Sobre el particular, se recomienda una lectura esperanzadora: El poder de las palabras, cómo cambiar tu cerebro (y tu vida) conversando, del Doctor en Neurociencia integrativa Mariano Sigman, quien escribe lo siguiente: «Nuestra mente es mucho más maleable de lo que pensamos. Aunque nos resulte sorprendente, conservamos durante toda la vida la misma capacidad de aprender que teníamos cuando éramos niños. Lo que sí perdemos con el paso del tiempo es la motivación para aprender, y así vamos construyendo creencias sobre lo que no podemos ser: el que está convencido de que las matemáticas no son lo suyo, la que siente que no nació para la música, una que cree que no puede manejar su enfado y otro que no puede superar el miedo. Demoler estas sentencias es el punto de partida para mejorar cualquier cosa, en cualquier momento de la vida. […] Disponemos de una herramienta simple y potente: las buenas conversaciones. La idea no es nueva, más bien se encuentra en los cimientos de nuestra cultura: casi toda la filosofía griega se construyó intercambiando ideas en simposios, paseos y banquetes. El gran pensador francés Michel de Montaigne llevó esta idea a la práctica: en una época de brutales enfrentamientos y matanzas, se salvó de sendos asaltos respondiendo con comilonas y conversaciones a quienes lo atacaban a sablazos».

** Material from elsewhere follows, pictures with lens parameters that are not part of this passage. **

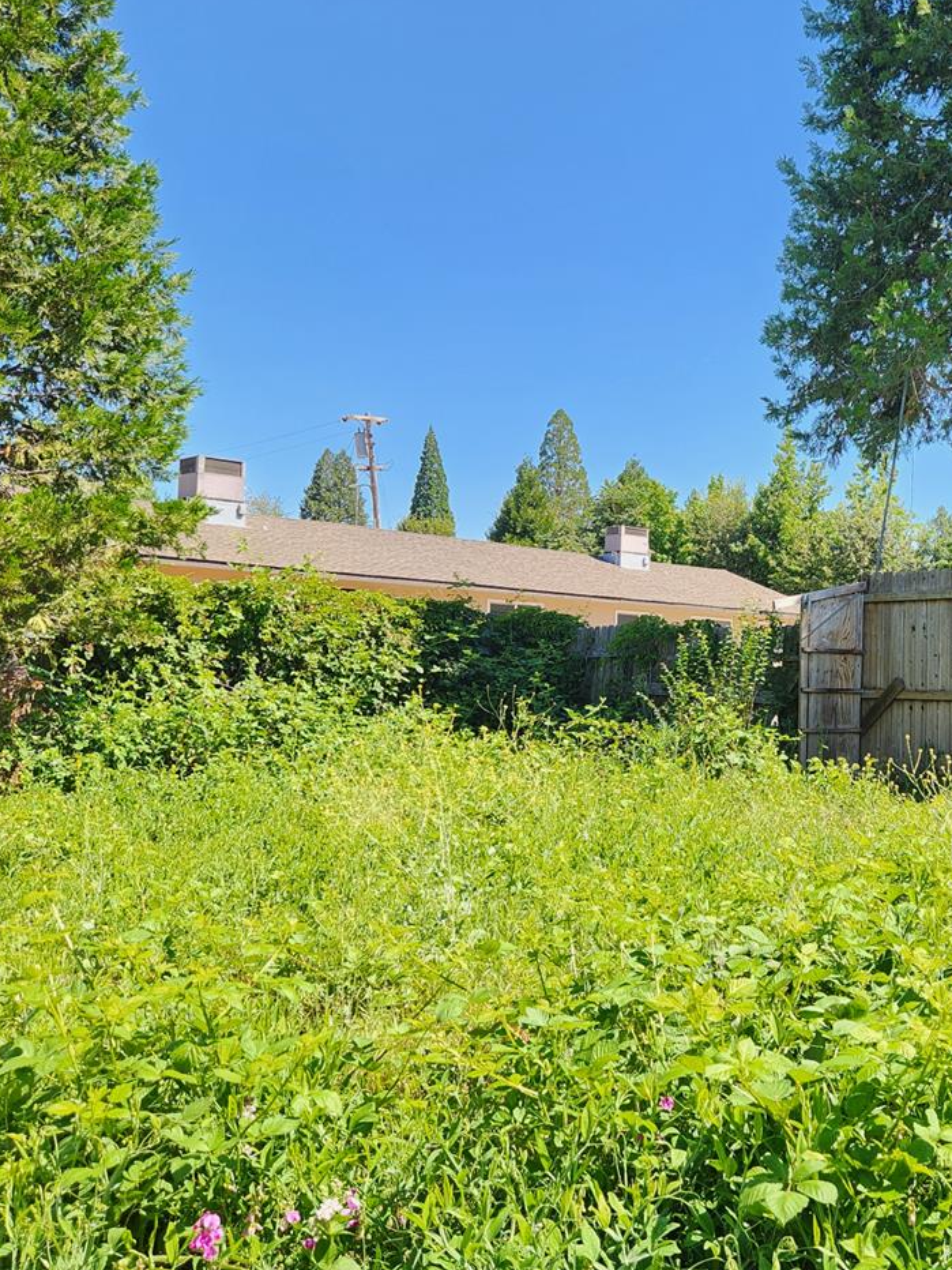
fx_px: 1357
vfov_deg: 50.1
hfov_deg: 37.4
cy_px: 591
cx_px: 755
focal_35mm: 37
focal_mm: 5.4
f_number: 1.8
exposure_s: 1/447
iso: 20
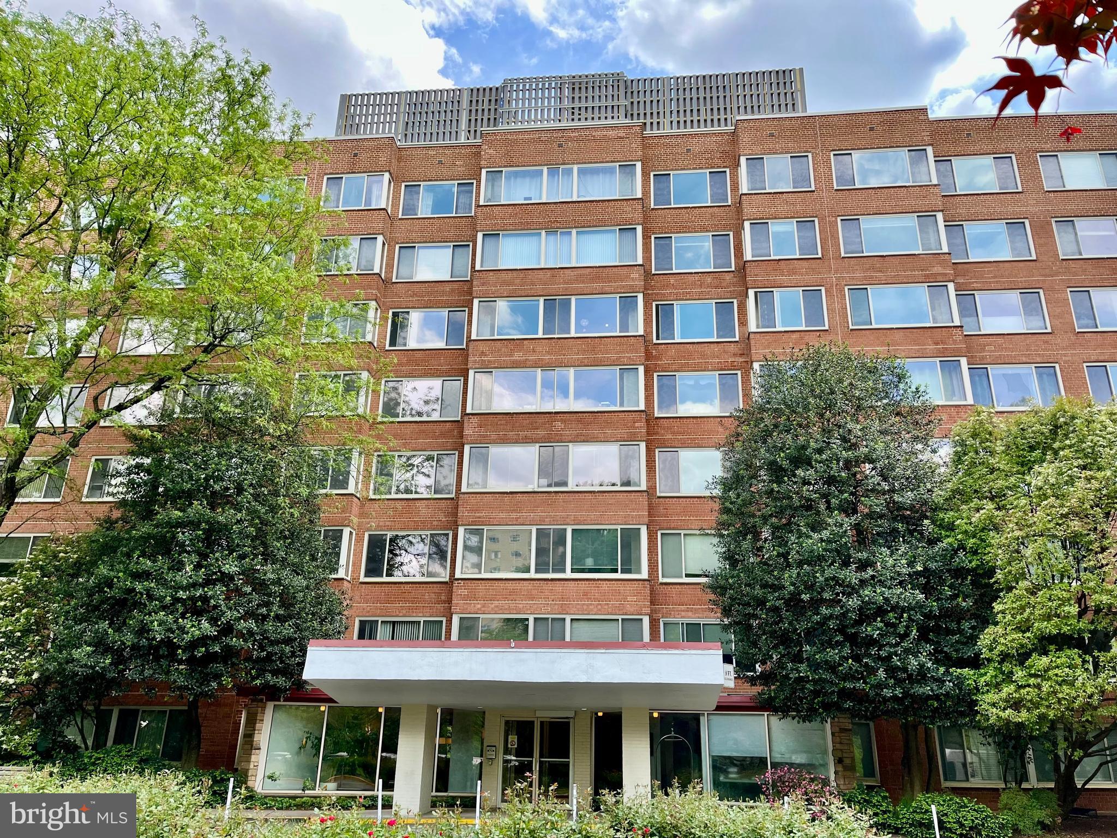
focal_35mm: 26
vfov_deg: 53.1
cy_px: 419
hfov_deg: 67.3
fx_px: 839
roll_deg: -1.6
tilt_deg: +22.1
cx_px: 558
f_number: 1.6
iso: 50
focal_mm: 5.1
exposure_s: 1/777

Por lo expuesto, es conveniente resaltar la importancia de destinar inteligencia, tiempo y atención al desarrollo de propuestas que engloben la cooperación social en diferentes disciplinas de conocimiento y de los principios humanistas, en aras de la optimización de las estrategias de prevención para afrontar con dignidad a esta lacra mundial conocida como oligarquía.